Bunny Wailer, Mutabaruka trace Rasta Journey
Within a matter of weeks, it will be 50 years since Haile Selassie of Ethiopia's 1966 visit to Jamaica. Rastafari in Jamaica had started over three decades before the trip, including singing praises to the continent as Burning Spear reminds us in Calling Rastafari, that "we were chanting Africa before His Majesty come to Jamaica".
After the state repression that dogged the Rastafari movement from the beginning and hit an ignominious high with the brutality centred on the happenings at Coral Gardens, Montego Bay, St James, in 1963, Haile Selassie's visit was a relief to Rastafari.

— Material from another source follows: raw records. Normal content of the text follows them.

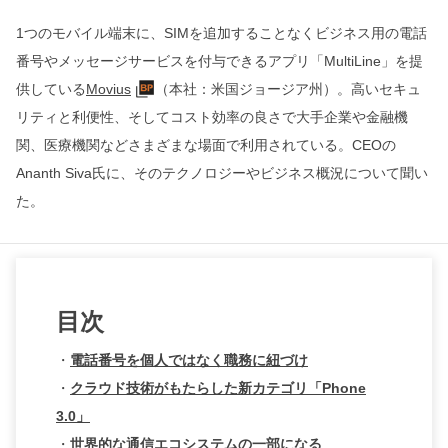
1つのモバイル端末に、SIMを追加することなくビジネス用の電話
番号やメッセージサービスを付与できるアプリ「MultiLine」を提
供している
Movius
（本社：米国ジョージア州）。高いセキュ
リティと利便性、そしてコスト効率の良さで大手企業や金融機
関、医療機関などさまざまな場面で利用されている。CEOの
Ananth Siva氏に、そのテクノロジーやビジネス概況について聞い
た。
目次
・
電話番号を個人ではなく職務に紐づけ
・
クラウド技術がもたらした新カテゴリ「Phone
3.0」
・
世界的な通信エコシステムの一部になる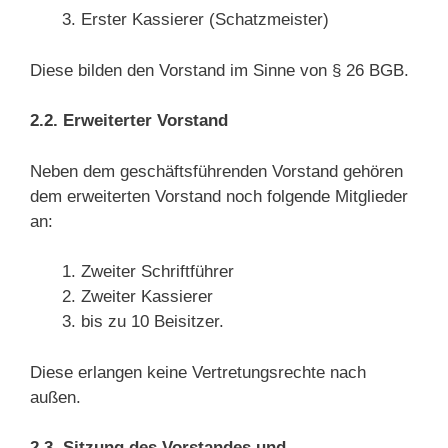
Erster Kassierer (Schatzmeister)
Diese bilden den Vorstand im Sinne von § 26 BGB.
2.2. Erweiterter Vorstand
Neben dem geschäftsführenden Vorstand gehören
dem erweiterten Vorstand noch folgende Mitglieder
an:
Zweiter Schriftführer
Zweiter Kassierer
bis zu 10 Beisitzer.
Diese erlangen keine Vertretungsrechte nach
außen.
2.3. Sitzung des Vorstandes und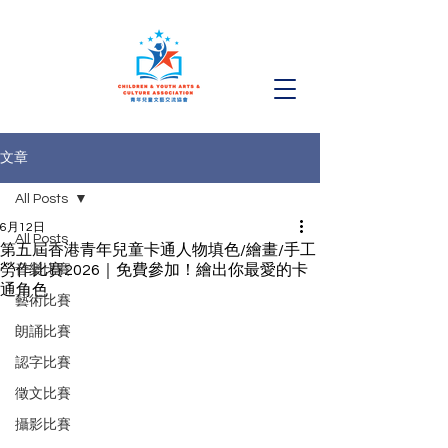
文章
All Posts
6月12日
All Posts
第五屆香港青年兒童卡通人物填色/繪畫/手工
勞作比賽2026｜免費參加！繪出你最愛的卡
音樂比賽
通角色
藝術比賽
朗誦比賽
認字比賽
徵文比賽
攝影比賽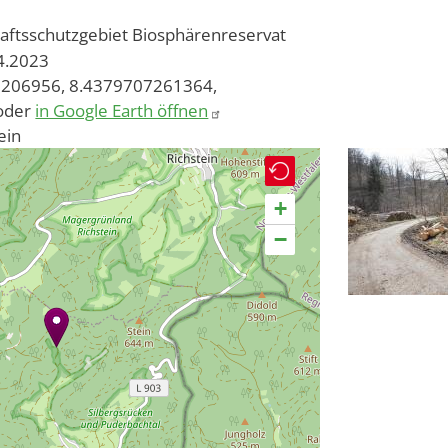
aftsschutzgebiet
Biosphärenreservat
04.2023
206956, 8.4379707261364,
oder
in Google Earth öffnen
ein
+
−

And within a decade of that visit, Bunny Wailer's Blackheart Man, the title track and opening song of his 1976 album, traced the journey of Rastafari from social reject to some measure of respect. He is not the only Jamaican recording artiste to have done so, as Mutabaruka's poem, 'I Am De Man' (from the 1991 album Blakk Wi Blak ... K ... K ...) also speaks about the movement of Rastafari through the Jamaican society.
However, although they come to a similar conclusion that Rastafari has made significant strides, Blackheart Man and I Am De Man have different starting points. Bunny Wailer starts from his childhood, when he was made to be afraid of Rastafari, while Mutabaruka begins from an adult stage, where the 'I' he speaks about may be himself or a Rastaman who has been through the isolation of living in the harshest social conditions.
In the first verse of Blackheart Man, Bunny Wailer sings:
"Growing in neighbourhood for such a long time
That is filled with fear
I can't go here, I can't go there
And I ain't supposed to go anywhere
Anywhere at all
When I asked my Mom
If she could let me go out and play
Like little children do
She said be careful of the stranger
Giving candies to children and then take them away
He lives in the gullies of the city
He is the Blackheart Man
Even in the lonely parts of the country
He is the Blackheart Man"
From the start, Mutabaruka's I Am De Man, positions the persona at that point of being feared, living in squalor:
"I am de man you love to hate
I use to siddung inna de slums a Ghost Town and Trench Town, Back O' Wall
No clothes to hide my nakedness
Filth and mosquitoes smelling
Biting 400 years of black flesh
Scarred by whips and sticks
I am de man
Locks entangled in your nightmares of Medusas and Gorgons"
It is a fearsome image, which Bunny Wailer is able to dispel in the second verse of Blackheart Man, as he has firsthand knowledge of Rastafari, when "curiosity has brought me a little common sense". He sings:
"Trodding the road of life, I have come to this one conclusion
That everything is equal under the sun
All that is created by Jah mighty hand
And He said knock and it shall be opened
Seek and ye shall find
Wisdom is found in the simplest things
In the nick of time..."
As I Am De Man, continues, Mutabaruka talks about marijuana smoking and bare feet on the hot tarmac, before moving to the social movement of Rastafari in one fell swoop at the end of the poem with "Yes, I am de man you love to hate/Look, I am now your next door neighbour".
Bunny Wailer eventually finds himself in the same position as the Blackheart Man, being subject to "my share of humiliation". And while Blackheart Man is fading out, Bunny Wailer's lyrics about how the perspective on the man who was once in the gullies has changed. "Now it is the Blackheart Man who is the wonder of the city".